Arsenal used to be one of the most difficult places in Europe to go and get a result. But teams like Manchester United, Chelsea and Manchester City now fully expect to come away from the Emirates with 3 points.
The really sad thing is that Arsenal are so close to returning to the top. They scout youth extremely well. They don’t need to buy a whole squad. They just need to complement all those brilliant youngsters with some tried and tested experience. Buying proven class will not only improve the team but give the young players immeasurable experience. Rafael Da Silva, of Manchester United, crystallised this point at the weekend when talking about Ryan Giggs.
“Every game you see him, he works hard, scores, makes assists. It is getting boring. He is just such a good player. He is the same in training; he just loves to play the game. He is one of the top players that I have played with.
“He gives us experience, confidence, and when you are feeling bad he comes and helps you, especially young players.
“Sometimes a young player finds it tough going and he helps them to show how to do it. He knows it from playing for 22 years.
“He pulls the player aside. He spoke to me a lot when I was young.”
Arsenal simply don’t have enough of these sorts of players around because they aren’t prepared to pay the money to keep players like RvP. Players who not only do the business on the pitch but help the young colts to become top players.

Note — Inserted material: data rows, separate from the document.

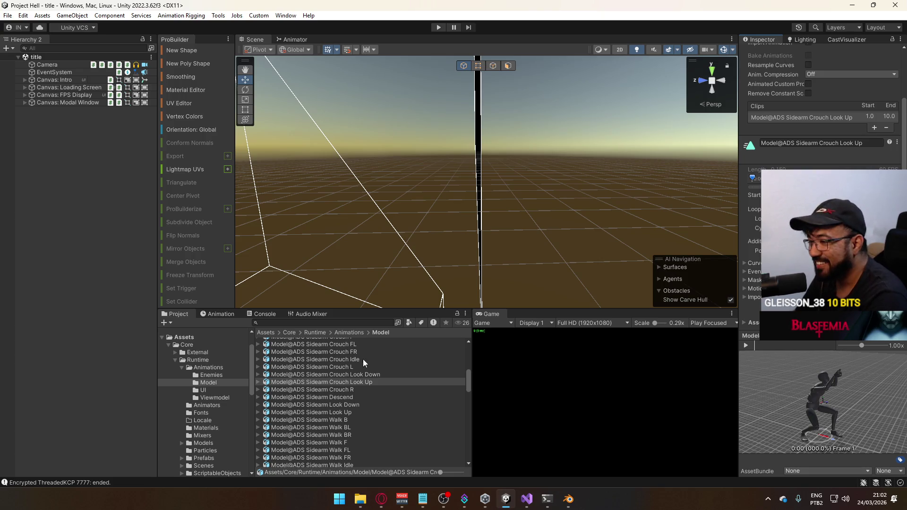
{"action": "left_click", "coordinate": [368, 374]}
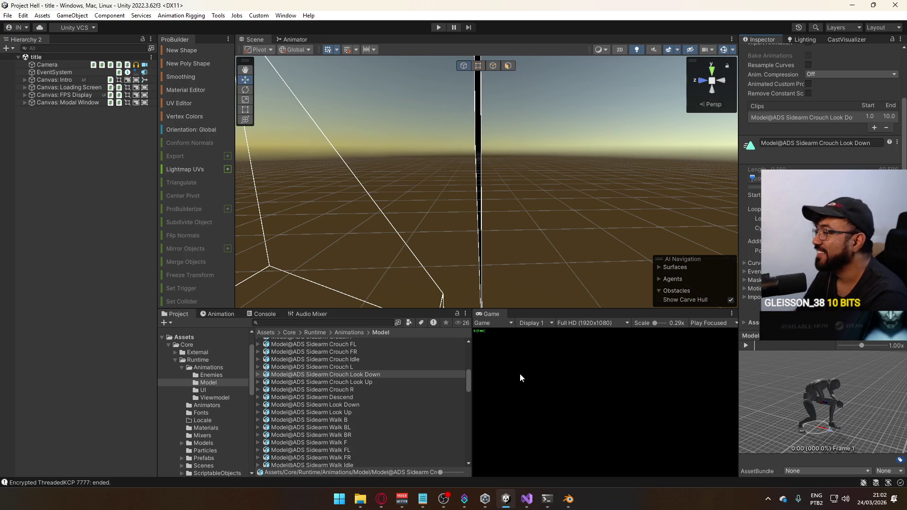
{"action": "left_click", "coordinate": [746, 345]}
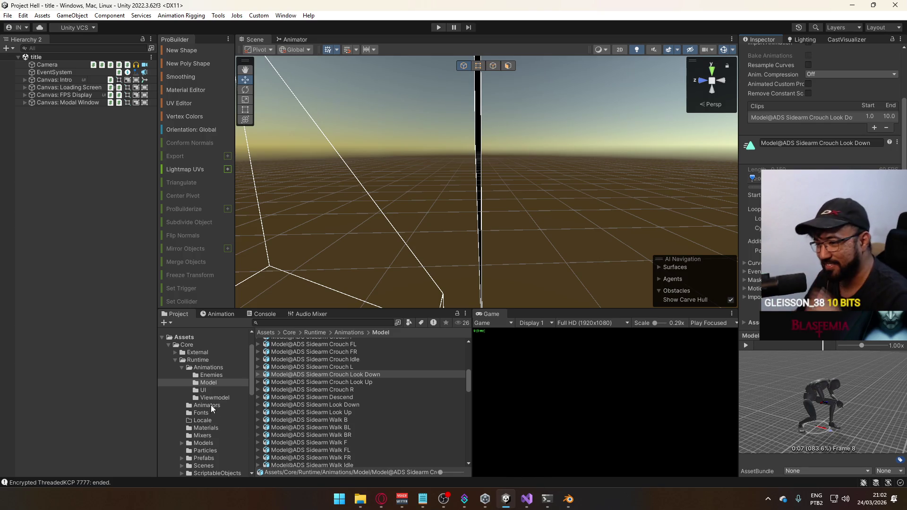
Step: Select the title scene in the Scenes folder and enter Play mode
{"action": "left_click", "coordinate": [204, 466]}
{"action": "left_click", "coordinate": [306, 380]}
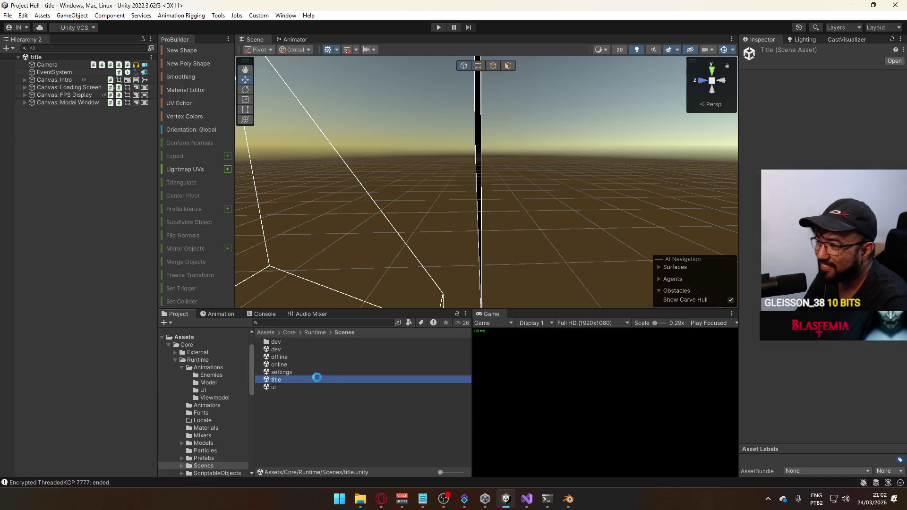
{"action": "left_click", "coordinate": [439, 27]}
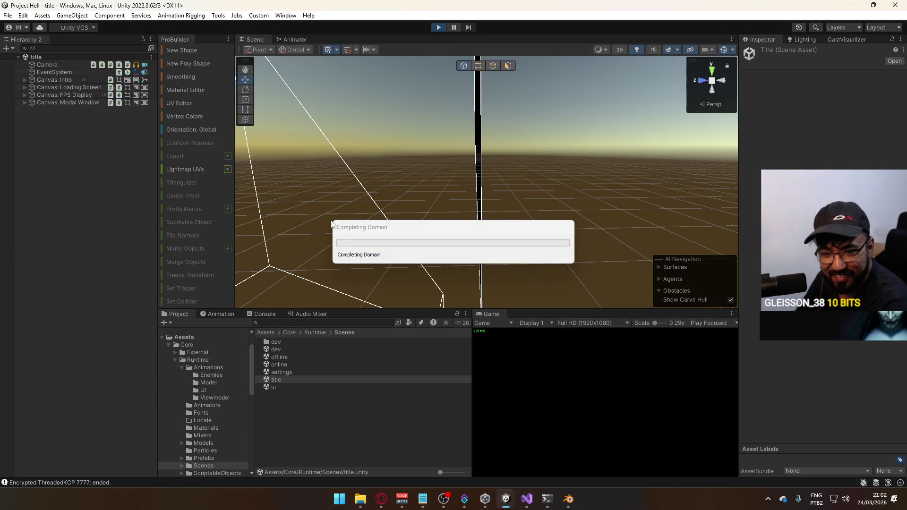
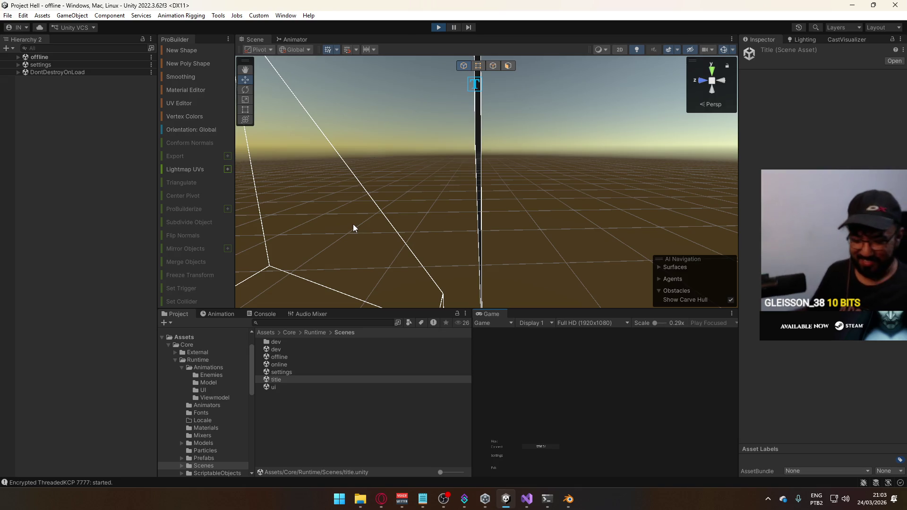
Step: Play the dev level, crouch the player, and show the Look Layer graph in the Animator
{"action": "left_click", "coordinate": [493, 443]}
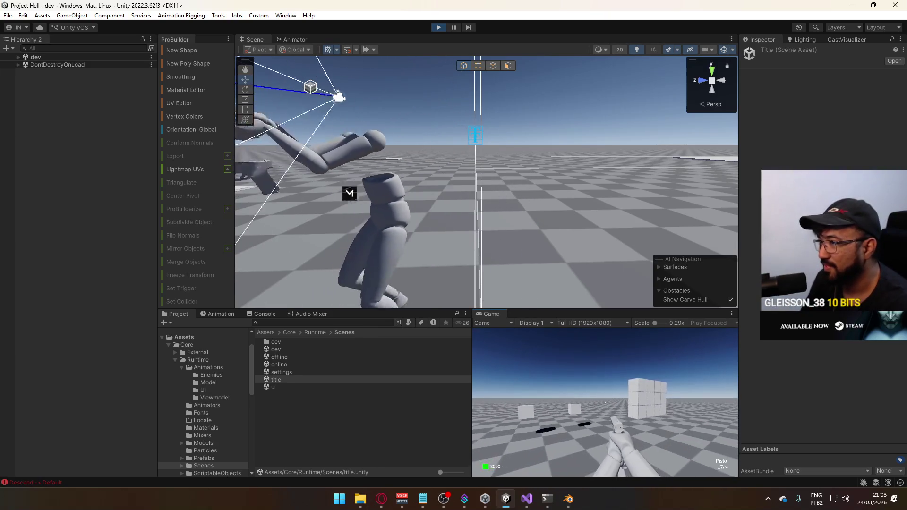
{"action": "key", "text": "ctrl"}
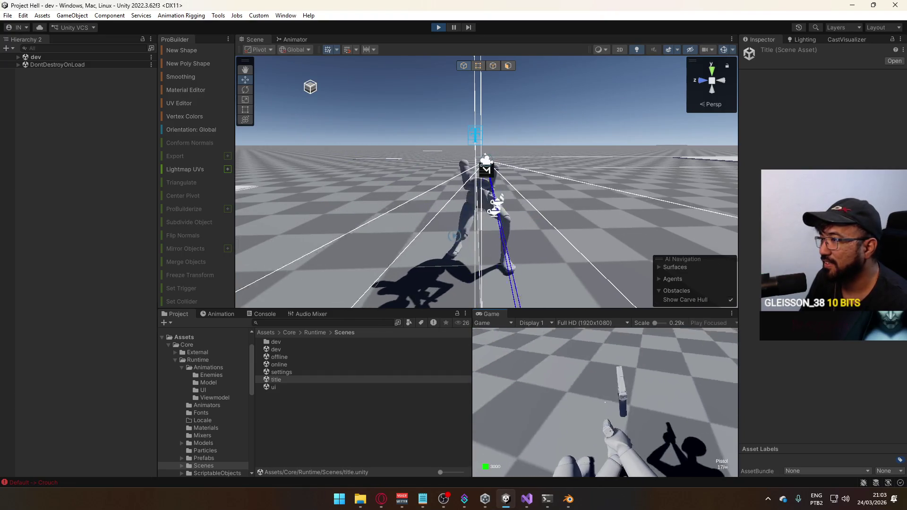
{"action": "key", "text": "super"}
{"action": "key", "text": "super"}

The Arsenal coach last year prophesised a bleak future for football.
“I believe that Europe overall, as a unit, is going towards a massive crisis, which nobody really expects now. I am convinced that Europe will go into a huge financial crisis within the next three weeks or three months and maybe that will put everything into perspective again.”
Maybe Arsenal’s prudence will pay off as other elite clubs go to the wall in the next few years. But we don’t think this will happen. Arsenal need to spend some serious money to avoid terminal decline. It’s that simple.